Blando e poco pratico sembra l’attivismo internazionale; il presidente italiano Giorgio Napolitano ha dichiarato che occupare Gaza potrebbe condurre a conseguenze inimmaginabili e il ministro degli esteri, Federica Mogherini, ha manifestato la sua preoccupazione per la mancanza di sicurezza in Israele e il continuo aumento delle vittime civili, lanciando poi un monito di “cessate il fuoco”. Ma nel frattempo gli israeliani non arrestano l’offensiva e si preparano a missioni di terra in vista di nuovi attacchi per altre vie: l’obiettivo delle truppe infiltrate a Gaza sembrerebbe essere quello di scoprire i cunicoli sotterranei all’interno dei quali Hamas avrebbe nascosto i leader politici; un’operazione assai rischiosa che costringerebbe i soldati a rintracciare Hamas nei bunker sotterranei e la popolazione civile verrebbe attaccata non più soltanto dall’alto.
Intanto la Marina statunitense ha lasciato a terra tutti gli F-35; David Dunaway, vice ammiraglio del comando della Marina, ha dichiarato: “in questo momento, non ho informazioni sufficienti per restituire la flotta F-35B e F-35C al volo”, sottolineando di non avere ancora informazioni concrete circa il guasto del 23 giugno al motore Pratt & Whitney su uno degli F-35 dell’Air Force, in totale fumo all’avvio verso la Florida.

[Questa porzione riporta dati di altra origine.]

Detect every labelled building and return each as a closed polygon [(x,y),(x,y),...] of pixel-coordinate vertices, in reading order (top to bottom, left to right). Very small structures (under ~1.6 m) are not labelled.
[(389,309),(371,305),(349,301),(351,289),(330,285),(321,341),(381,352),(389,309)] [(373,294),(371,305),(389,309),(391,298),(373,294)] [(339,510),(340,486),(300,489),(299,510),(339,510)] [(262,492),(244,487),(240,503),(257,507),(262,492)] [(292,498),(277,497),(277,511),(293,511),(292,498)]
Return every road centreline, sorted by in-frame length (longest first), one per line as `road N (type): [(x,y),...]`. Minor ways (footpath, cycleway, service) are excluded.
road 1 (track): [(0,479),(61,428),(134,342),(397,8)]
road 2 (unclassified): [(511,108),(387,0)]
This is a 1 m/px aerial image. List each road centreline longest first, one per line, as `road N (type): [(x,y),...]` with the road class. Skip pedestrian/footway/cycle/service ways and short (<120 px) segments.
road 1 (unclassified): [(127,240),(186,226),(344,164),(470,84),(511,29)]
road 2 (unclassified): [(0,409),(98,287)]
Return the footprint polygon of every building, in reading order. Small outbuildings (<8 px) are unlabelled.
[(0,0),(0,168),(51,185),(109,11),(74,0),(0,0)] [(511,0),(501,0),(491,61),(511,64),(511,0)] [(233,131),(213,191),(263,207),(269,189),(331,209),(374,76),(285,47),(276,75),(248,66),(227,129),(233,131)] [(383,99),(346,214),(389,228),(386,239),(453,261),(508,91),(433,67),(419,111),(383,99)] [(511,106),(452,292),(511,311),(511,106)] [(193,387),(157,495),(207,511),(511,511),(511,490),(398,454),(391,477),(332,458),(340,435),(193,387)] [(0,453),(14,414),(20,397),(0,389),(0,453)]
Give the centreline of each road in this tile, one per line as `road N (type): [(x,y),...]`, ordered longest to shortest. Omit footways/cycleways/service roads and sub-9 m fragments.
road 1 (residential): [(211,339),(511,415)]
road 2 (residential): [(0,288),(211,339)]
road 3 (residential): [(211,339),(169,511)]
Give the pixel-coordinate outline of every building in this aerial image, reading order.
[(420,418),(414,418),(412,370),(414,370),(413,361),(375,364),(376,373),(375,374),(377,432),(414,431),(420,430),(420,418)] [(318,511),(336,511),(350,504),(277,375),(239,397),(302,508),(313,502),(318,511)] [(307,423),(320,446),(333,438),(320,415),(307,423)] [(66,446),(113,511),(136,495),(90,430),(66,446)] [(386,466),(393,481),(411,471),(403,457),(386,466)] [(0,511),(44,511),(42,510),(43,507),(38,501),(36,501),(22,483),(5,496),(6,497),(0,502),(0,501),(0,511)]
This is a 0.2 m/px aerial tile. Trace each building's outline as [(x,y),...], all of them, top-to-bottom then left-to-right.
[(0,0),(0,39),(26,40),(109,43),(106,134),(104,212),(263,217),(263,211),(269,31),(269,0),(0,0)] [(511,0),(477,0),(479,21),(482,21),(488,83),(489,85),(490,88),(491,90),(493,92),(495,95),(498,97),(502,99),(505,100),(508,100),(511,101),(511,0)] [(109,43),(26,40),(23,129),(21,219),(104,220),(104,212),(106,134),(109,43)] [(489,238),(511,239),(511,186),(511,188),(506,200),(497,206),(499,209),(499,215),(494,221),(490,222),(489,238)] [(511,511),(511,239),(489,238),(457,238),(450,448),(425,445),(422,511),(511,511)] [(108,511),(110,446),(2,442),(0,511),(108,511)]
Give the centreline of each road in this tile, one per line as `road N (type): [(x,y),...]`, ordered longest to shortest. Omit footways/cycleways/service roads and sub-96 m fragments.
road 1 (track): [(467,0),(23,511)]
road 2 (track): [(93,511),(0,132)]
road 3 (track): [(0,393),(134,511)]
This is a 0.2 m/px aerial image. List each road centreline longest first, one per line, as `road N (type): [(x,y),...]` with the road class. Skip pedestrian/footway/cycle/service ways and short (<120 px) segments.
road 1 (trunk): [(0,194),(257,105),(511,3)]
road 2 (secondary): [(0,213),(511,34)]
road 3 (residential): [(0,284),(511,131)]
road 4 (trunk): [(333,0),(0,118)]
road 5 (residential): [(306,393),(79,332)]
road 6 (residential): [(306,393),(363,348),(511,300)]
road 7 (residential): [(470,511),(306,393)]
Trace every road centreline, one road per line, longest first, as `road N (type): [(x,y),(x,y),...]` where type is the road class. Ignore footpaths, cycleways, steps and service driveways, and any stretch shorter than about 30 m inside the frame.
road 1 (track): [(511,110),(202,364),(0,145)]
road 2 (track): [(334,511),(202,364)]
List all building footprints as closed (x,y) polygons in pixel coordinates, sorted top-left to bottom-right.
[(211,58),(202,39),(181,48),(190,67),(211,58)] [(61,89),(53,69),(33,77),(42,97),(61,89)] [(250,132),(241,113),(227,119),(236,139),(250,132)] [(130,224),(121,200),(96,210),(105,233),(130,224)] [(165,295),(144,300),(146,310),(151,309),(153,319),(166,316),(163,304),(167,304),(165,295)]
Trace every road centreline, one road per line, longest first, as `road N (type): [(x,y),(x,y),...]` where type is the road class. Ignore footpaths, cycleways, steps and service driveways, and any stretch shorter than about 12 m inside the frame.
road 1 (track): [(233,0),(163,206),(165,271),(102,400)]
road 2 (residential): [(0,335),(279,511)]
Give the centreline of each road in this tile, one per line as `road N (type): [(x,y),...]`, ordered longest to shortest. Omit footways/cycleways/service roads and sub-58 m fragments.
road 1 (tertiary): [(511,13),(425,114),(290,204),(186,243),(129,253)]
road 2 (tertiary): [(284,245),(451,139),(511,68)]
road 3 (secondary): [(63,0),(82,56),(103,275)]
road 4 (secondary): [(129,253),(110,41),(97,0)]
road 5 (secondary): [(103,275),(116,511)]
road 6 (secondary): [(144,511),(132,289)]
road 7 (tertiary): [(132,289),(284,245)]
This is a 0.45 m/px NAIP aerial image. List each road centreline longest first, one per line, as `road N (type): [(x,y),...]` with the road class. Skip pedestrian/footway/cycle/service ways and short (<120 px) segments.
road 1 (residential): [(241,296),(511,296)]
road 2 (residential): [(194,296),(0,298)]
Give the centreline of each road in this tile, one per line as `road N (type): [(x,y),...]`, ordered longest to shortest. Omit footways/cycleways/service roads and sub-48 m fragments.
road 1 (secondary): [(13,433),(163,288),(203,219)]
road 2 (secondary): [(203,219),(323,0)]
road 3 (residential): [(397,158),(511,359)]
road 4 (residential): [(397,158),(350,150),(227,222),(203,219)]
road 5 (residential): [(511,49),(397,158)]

Un guasto a prima vista di poco conto, ma gli Stati Uniti sono in una situazione di imbarazzo per le esposizioni di aerei militari previste per questo mese, il Royal International Air Tattoo e l’air show di Farnborough; a questo si aggiunge l’incresciosa possibilità di un ritiro delle esportazioni da parte del Canada e della Danimarca. “C’è bisogno di valutazioni aggiuntive necessarie per partecipare all’air show di Farnborough nel Regno Unito, tra cui il volo per attraversare l’Atlantico e le performance nell’air show stesso”, ha dichiarato Dunway, fermo sull’idea di voler indagare sull’episodio e prevedere una ripartenza per il giorno 16. Un evento singolo quello del 23 giugno, lontano da un problema tecnico al sistema: l’ipotesi è quella di una manomissione ai motori per bloccare il controllo aereo statunitense nella striscia di Gaza.